For much of the journey it certainly puts the “Dark” in Dark Mermaids – murder, doping, lies and betrayal, sexual abuse pile up, survival for Sophia was only possible through emotional shut-down. But as she faces her demons so she discovers the possibility of tenderness and love again. While it is a tale of the astounding capability of human endurance under ultimate strain, and in that way is a story of hope – Sophia's endurance is set against a backdrop of many others who did not survive.

It feels like we live in a world that needs to learn the lessons of this tale – a world that perhaps needs to learn these lessons more urgently now that at any point since the fall of the Berlin Wall. It is not just that the corruption of sport continues, there are suggestions of state sponsored programmes as far reaching as those of the GDR, but even outside of such state programmes the stakes have been raised so high that taking the advantage that drugs bring seems to too many worth the risks. But more pressingly the ways in which national pride is rising and with it claims to national interest can be used to justify stripping individuals of rights and basic human dignity – reducing them to mere instruments within the exercise of power. Ends claimed to justify means, when we need to turn the spotlight on whether the ends are even desirable in the first place?

A powerful novel in its own right, but all the more powerful for speaking to the Zeitgeist.

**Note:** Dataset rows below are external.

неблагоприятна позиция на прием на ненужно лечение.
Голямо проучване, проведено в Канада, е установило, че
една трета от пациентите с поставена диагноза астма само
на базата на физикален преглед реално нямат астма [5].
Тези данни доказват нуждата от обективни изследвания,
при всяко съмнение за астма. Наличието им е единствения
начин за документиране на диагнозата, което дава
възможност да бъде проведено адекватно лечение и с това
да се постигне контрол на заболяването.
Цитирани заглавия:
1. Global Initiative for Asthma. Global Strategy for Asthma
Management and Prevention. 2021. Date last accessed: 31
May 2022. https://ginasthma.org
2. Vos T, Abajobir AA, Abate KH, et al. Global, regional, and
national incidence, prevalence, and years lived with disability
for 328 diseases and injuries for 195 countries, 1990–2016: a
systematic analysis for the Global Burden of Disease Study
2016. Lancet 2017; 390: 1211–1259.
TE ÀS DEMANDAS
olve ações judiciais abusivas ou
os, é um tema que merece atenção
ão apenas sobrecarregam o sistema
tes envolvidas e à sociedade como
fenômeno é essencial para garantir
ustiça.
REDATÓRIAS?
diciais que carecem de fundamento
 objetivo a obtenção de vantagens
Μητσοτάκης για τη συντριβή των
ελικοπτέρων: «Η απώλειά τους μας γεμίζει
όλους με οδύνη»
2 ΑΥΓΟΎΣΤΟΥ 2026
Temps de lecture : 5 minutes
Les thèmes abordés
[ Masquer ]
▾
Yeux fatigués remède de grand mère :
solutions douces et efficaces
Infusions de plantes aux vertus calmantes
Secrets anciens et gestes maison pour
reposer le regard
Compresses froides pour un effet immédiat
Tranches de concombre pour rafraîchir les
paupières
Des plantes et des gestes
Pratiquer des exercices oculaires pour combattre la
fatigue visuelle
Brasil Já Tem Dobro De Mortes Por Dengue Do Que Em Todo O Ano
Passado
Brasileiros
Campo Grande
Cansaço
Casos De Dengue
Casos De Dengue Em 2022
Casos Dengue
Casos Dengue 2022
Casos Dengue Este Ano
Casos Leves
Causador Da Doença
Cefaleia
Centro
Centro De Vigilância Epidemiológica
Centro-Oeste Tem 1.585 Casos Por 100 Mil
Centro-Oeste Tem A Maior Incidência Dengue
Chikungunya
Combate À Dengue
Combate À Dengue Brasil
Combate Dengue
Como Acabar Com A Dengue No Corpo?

The Smell of Other People's Houses by Bonnie-Sue Hitchcock



I will be honest as admit to buying this book because I liked the cover … But thankfully the content rewarded this decision.

Writing in the voices of Ruth, Dora, Alyce, and Hank alternately Bonnie-Sue breathes an authenticity into their lives that is captivating. These are young people on that difficult threshold of adulthood – with lives that forcing them forward whether they like it or not. As these young people struggle, the sense of isolation – that it is them against the world – has a familiar ring. There is much drama to be had in the small town setting, with the sense of place as powerful character within the story as an of the people – which puts me in mind of Cider with Rosie.

This has been bracketed as a “youth” novel, which might be helpful to the marketing department of the publisher but to the reader it is a pointless distinction – this is quality writing, worthy of a readership of any age.